— Supplied material —
****************************************
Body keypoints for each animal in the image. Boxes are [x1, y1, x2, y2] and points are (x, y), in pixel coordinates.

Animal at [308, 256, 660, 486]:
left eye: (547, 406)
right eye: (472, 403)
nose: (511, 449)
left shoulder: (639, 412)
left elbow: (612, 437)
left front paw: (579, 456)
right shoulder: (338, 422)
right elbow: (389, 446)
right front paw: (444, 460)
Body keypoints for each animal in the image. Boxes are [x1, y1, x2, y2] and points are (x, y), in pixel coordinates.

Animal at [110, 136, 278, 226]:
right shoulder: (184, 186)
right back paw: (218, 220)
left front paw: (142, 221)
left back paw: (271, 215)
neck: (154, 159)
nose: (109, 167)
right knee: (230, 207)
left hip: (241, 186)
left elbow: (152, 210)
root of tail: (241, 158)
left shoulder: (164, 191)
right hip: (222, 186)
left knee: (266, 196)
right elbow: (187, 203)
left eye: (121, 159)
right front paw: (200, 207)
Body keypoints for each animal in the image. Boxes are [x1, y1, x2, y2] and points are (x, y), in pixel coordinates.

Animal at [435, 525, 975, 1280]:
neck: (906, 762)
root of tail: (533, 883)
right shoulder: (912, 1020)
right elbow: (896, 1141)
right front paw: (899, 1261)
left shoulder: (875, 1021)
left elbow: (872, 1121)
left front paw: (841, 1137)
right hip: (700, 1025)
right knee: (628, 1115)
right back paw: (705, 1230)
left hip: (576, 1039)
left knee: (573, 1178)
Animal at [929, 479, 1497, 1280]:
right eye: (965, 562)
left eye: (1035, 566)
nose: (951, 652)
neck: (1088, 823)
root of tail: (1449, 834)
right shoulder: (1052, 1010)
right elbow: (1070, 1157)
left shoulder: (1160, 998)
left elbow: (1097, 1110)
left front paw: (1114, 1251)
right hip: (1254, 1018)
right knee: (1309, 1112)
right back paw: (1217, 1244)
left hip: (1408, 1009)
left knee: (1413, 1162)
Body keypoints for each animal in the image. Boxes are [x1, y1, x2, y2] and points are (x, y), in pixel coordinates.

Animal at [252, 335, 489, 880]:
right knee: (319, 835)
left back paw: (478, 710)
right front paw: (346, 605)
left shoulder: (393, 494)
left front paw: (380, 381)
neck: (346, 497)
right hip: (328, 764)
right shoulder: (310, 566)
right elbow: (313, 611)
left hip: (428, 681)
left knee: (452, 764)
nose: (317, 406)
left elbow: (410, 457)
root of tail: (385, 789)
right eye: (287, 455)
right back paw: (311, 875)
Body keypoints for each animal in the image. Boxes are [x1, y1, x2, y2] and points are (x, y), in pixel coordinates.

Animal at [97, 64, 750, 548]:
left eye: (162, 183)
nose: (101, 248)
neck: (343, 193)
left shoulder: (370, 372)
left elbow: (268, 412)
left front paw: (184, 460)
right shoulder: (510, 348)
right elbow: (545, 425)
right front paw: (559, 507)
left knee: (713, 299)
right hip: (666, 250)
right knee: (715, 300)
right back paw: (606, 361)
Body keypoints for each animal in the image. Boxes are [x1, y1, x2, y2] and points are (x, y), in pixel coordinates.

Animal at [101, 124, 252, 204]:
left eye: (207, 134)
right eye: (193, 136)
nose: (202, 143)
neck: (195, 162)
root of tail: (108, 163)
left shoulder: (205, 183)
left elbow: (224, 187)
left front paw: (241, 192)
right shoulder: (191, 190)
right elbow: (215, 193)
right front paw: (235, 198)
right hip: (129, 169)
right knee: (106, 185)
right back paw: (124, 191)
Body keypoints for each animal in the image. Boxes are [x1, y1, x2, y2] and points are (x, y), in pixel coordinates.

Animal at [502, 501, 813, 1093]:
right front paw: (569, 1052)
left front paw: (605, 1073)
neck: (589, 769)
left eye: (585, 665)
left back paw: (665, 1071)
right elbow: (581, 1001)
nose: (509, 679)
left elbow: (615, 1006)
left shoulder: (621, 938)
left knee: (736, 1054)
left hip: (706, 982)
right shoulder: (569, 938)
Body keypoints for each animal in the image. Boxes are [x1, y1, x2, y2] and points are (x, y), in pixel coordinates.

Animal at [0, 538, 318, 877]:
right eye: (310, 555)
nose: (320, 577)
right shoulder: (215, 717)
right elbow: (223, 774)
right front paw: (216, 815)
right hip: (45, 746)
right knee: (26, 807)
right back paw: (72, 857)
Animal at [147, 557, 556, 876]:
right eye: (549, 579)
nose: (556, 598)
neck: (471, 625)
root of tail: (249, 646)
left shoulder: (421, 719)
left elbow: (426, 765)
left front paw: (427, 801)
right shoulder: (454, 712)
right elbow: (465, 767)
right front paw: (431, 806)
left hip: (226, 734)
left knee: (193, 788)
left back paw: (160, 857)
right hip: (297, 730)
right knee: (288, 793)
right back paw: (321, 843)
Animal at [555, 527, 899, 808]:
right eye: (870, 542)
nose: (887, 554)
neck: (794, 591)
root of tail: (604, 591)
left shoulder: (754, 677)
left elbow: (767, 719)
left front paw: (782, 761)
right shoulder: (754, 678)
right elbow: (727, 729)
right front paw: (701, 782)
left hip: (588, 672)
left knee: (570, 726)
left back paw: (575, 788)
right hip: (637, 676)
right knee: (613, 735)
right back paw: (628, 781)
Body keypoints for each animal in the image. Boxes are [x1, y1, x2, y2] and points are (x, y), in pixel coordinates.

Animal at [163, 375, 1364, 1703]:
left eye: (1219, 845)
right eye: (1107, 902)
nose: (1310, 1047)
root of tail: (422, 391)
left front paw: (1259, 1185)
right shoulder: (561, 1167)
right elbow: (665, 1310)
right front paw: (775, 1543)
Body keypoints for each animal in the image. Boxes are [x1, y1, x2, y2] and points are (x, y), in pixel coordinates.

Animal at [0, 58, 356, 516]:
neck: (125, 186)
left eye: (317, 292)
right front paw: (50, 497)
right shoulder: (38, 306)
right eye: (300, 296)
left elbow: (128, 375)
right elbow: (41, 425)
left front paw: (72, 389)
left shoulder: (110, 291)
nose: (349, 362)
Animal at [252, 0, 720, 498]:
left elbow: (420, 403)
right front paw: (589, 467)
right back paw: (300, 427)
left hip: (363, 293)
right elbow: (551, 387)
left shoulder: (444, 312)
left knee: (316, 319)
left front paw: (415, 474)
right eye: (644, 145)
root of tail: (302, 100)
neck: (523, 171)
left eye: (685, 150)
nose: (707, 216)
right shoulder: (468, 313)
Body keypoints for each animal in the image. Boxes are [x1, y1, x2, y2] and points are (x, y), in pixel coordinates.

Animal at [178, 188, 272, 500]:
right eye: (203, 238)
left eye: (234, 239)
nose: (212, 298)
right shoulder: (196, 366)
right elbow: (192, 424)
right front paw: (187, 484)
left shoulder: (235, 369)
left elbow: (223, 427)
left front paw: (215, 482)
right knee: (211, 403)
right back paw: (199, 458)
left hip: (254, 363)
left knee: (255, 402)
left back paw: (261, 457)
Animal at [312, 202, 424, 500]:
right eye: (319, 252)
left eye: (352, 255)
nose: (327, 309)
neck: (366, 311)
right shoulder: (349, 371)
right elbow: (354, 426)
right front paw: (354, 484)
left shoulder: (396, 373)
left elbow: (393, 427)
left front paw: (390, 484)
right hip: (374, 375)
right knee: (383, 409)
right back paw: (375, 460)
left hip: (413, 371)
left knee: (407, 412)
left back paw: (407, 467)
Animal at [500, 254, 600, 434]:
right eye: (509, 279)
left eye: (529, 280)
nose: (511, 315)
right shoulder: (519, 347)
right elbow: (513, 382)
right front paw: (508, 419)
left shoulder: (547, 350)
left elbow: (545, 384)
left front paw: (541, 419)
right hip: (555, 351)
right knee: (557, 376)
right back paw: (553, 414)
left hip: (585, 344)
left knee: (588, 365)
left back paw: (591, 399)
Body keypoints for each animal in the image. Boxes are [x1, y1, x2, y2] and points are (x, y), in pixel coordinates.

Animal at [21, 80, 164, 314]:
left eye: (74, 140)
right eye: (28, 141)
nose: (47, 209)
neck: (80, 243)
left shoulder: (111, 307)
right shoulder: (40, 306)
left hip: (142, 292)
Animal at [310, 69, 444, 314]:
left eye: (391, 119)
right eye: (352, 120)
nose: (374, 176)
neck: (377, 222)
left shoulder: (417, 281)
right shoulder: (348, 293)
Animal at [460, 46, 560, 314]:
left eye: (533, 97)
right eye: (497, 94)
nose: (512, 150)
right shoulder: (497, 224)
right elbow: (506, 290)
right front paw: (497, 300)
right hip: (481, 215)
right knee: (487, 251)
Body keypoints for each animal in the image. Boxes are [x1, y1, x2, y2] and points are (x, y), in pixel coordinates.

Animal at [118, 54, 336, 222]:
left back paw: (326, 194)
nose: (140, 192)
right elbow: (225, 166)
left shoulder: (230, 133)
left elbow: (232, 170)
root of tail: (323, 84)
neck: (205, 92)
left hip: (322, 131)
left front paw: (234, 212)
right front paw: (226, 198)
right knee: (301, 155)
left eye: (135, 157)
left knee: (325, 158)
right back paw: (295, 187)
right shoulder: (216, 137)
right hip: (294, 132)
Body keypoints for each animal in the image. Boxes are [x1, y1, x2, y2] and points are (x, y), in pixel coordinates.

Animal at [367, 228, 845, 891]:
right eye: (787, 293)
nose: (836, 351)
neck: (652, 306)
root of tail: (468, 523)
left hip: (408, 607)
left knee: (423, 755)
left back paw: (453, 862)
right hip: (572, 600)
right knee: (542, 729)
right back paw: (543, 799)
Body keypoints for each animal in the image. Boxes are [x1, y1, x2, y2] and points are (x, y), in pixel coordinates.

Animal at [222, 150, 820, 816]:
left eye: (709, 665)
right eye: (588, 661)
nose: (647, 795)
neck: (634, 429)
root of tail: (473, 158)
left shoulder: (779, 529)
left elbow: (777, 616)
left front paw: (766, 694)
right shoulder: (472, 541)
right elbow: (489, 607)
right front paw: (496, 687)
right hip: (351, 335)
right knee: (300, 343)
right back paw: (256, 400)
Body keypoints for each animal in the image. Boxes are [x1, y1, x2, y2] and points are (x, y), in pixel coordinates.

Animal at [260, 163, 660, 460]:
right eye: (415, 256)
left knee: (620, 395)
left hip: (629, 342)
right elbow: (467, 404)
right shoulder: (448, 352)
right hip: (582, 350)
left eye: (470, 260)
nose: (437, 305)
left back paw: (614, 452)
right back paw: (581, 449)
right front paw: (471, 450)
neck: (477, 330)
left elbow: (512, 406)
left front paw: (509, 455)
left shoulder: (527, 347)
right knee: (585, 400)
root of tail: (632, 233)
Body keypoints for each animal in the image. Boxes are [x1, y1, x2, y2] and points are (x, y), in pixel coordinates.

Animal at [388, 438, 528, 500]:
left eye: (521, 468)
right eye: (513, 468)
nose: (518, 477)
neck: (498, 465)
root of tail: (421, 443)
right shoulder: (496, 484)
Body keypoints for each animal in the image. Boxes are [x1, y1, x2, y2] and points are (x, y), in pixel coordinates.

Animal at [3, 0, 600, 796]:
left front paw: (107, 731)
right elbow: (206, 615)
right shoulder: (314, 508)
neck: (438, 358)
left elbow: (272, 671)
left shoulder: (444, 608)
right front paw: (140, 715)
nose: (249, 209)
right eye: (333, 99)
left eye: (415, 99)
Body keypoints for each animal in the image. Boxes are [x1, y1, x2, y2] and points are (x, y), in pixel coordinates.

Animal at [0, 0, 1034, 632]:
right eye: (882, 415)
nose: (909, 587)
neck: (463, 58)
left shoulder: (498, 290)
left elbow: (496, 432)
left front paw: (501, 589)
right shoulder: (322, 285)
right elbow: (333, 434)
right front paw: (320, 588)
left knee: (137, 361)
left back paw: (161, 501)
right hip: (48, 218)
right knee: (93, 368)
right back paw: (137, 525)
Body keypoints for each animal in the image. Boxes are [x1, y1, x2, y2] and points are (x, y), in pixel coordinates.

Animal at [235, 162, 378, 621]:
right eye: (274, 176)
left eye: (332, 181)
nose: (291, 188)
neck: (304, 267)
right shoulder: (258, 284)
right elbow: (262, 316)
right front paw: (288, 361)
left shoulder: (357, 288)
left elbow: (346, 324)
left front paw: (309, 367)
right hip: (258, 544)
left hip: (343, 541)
****************************************
— Work request —
Above are the records; from them, give again exactly the lines from the one containing "right shoulder: (497, 224)" through the one containing "right front paw: (226, 198)", both included.

— Final answer —
right shoulder: (497, 224)
right elbow: (506, 290)
right front paw: (497, 300)
right hip: (481, 215)
right knee: (487, 251)
Body keypoints for each animal in the image. Boxes are [x1, y1, x2, y2] and points are (x, y), in pixel coordinates.

Animal at [118, 54, 336, 222]:
left back paw: (326, 194)
nose: (140, 192)
right elbow: (225, 166)
left shoulder: (230, 133)
left elbow: (232, 170)
root of tail: (323, 84)
neck: (205, 92)
left hip: (322, 131)
left front paw: (234, 212)
right front paw: (226, 198)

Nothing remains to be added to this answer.